[Dataset entries]
------------------------------
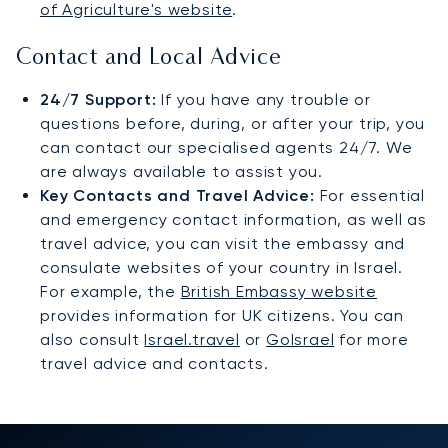
of Agriculture's website
.
Contact and Local Advice
24/7 Support:
If you have any trouble or
questions before, during, or after your trip, you
can contact our specialised agents 24/7. We
are always available to assist you.
Key Contacts and Travel Advice:
For essential
and emergency contact information, as well as
travel advice, you can visit the embassy and
consulate websites of your country in Israel.
For example, the
British Embassy website
provides information for UK citizens. You can
also consult
Israel.travel
or
GoIsrael
for more
travel advice and contacts.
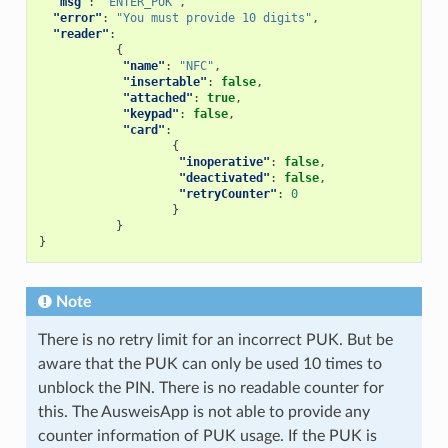
"msg"
:
"ENTER_PUK"
,
"error"
:
"You must provide 10 digits"
,
"reader"
:
{
"name"
:
"NFC"
,
"insertable"
:
false
,
"attached"
:
true
,
"keypad"
:
false
,
"card"
:
{
"inoperative"
:
false
,
"deactivated"
:
false
,
"retryCounter"
:
0
}
}
}
Note
There is no retry limit for an incorrect PUK. But be
aware that the PUK can only be used 10 times to
unblock the PIN. There is no readable counter for
this. The AusweisApp is not able to provide any
counter information of PUK usage. If the PUK is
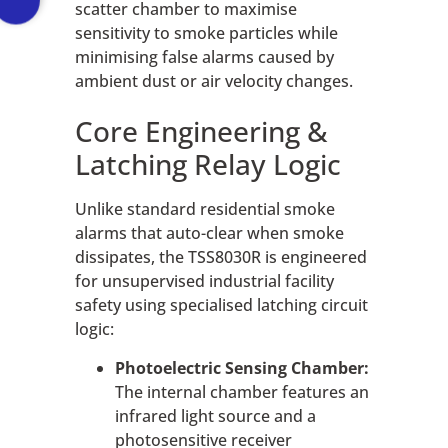
scatter chamber to maximise
sensitivity to smoke particles while
minimising false alarms caused by
ambient dust or air velocity changes.
Core Engineering &
Latching Relay Logic
Unlike standard residential smoke
alarms that auto-clear when smoke
dissipates, the TSS8030R is engineered
for unsupervised industrial facility
safety using specialised latching circuit
logic:
Photoelectric Sensing Chamber:
The internal chamber features an
infrared light source and a
photosensitive receiver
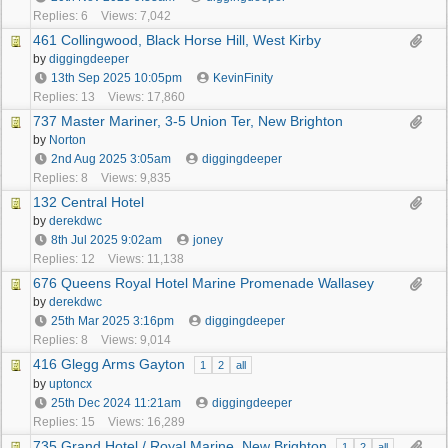
Replies: 6
Views: 7,042
461 Collingwood, Black Horse Hill, West Kirby
by
diggingdeeper
13th Sep 2025
10:05pm
KevinFinity
Replies: 13
Views: 17,860
737 Master Mariner, 3-5 Union Ter, New Brighton
by
Norton
2nd Aug 2025
3:05am
diggingdeeper
Replies: 8
Views: 9,835
132 Central Hotel
by
derekdwc
8th Jul 2025
9:02am
joney
Replies: 12
Views: 11,138
676 Queens Royal Hotel Marine Promenade Wallasey
by
derekdwc
25th Mar 2025
3:16pm
diggingdeeper
Replies: 8
Views: 9,014
416 Glegg Arms Gayton
1
2
all
by
uptoncx
25th Dec 2024
11:21am
diggingdeeper
Replies: 15
Views: 16,289
735 Grand Hotel / Royal Marine, New Brighton
1
2
all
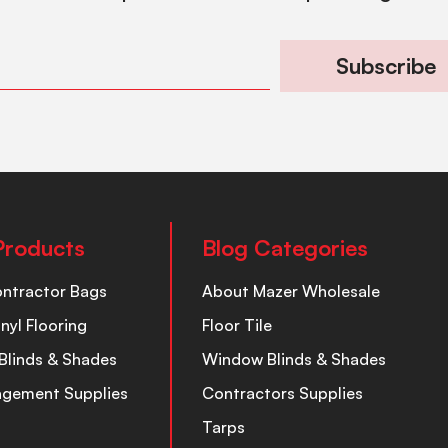
Subscribe
Products
Blog Categories
ontractor Bags
About Mazer Wholesale
inyl Flooring
Floor Tile
Blinds & Shades
Window Blinds & Shades
nagement Supplies
Contractors Supplies
Tarps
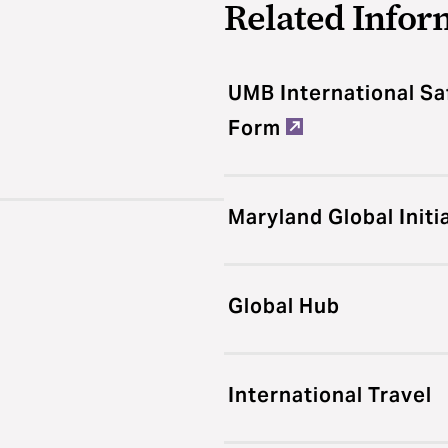
Related Infor
UMB International Sa
Form
Maryland Global Initi
Global Hub
International Travel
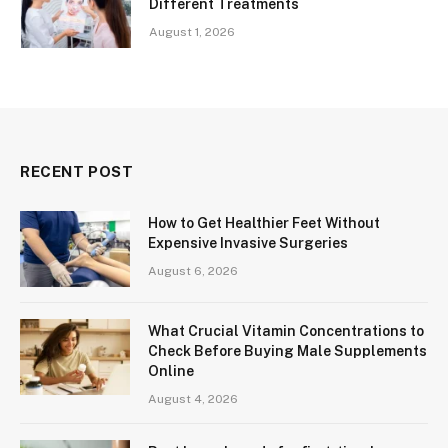
Different Treatments
August 1, 2026
RECENT POST
How to Get Healthier Feet Without
Expensive Invasive Surgeries
August 6, 2026
What Crucial Vitamin Concentrations to
Check Before Buying Male Supplements
Online
August 4, 2026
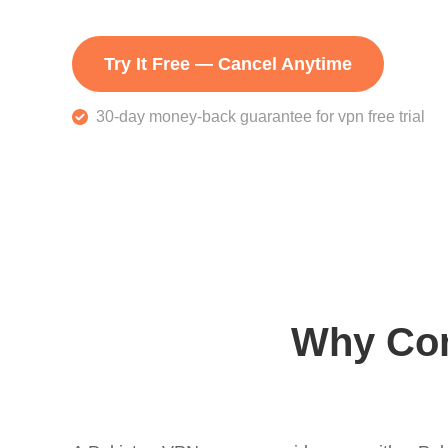
Try It Free — Cancel Anytime
30-day money-back guarantee for vpn free trial
Why Con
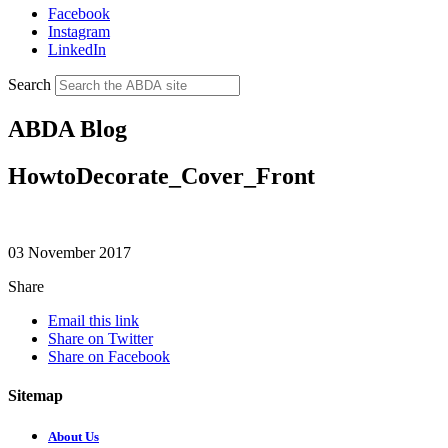
Facebook
Instagram
LinkedIn
Search
ABDA Blog
HowtoDecorate_Cover_Front
03 November 2017
Share
Email this link
Share on Twitter
Share on Facebook
Sitemap
About Us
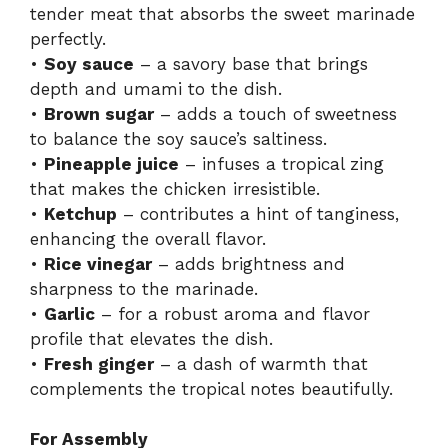
tender meat that absorbs the sweet marinade
perfectly.
•
Soy sauce
– a savory base that brings
depth and umami to the dish.
•
Brown sugar
– adds a touch of sweetness
to balance the soy sauce’s saltiness.
•
Pineapple juice
– infuses a tropical zing
that makes the chicken irresistible.
•
Ketchup
– contributes a hint of tanginess,
enhancing the overall flavor.
•
Rice vinegar
– adds brightness and
sharpness to the marinade.
•
Garlic
– for a robust aroma and flavor
profile that elevates the dish.
•
Fresh ginger
– a dash of warmth that
complements the tropical notes beautifully.
For Assembly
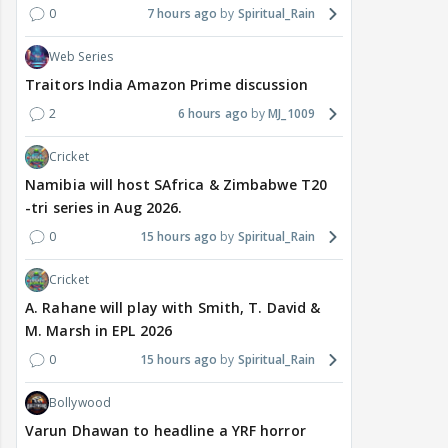
0
7 hours ago
Spiritual_Rain
Web Series
Traitors India Amazon Prime discussion
2
6 hours ago
MJ_1009
Cricket
Namibia will host SAfrica & Zimbabwe T20
-tri series in Aug 2026.
0
15 hours ago
Spiritual_Rain
Cricket
A. Rahane will play with Smith, T. David &
M. Marsh in EPL 2026
0
15 hours ago
Spiritual_Rain
Bollywood
Varun Dhawan to headline a YRF horror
------------------------------
Only the lines from the one with "of warmth that" through the final line of the entries above are to be repeated, exactly as written and without pictures.

– a dash of warmth that
complements the tropical notes beautifully.
For Assembly
0
7 hours ago
Spiritual_Rain
Web Series
Traitors India Amazon Prime discussion
2
6 hours ago
MJ_1009
Cricket
Namibia will host SAfrica & Zimbabwe T20
-tri series in Aug 2026.
0
15 hours ago
Spiritual_Rain
Cricket
A. Rahane will play with Smith, T. David &
M. Marsh in EPL 2026
0
15 hours ago
Spiritual_Rain
Bollywood
Varun Dhawan to headline a YRF horror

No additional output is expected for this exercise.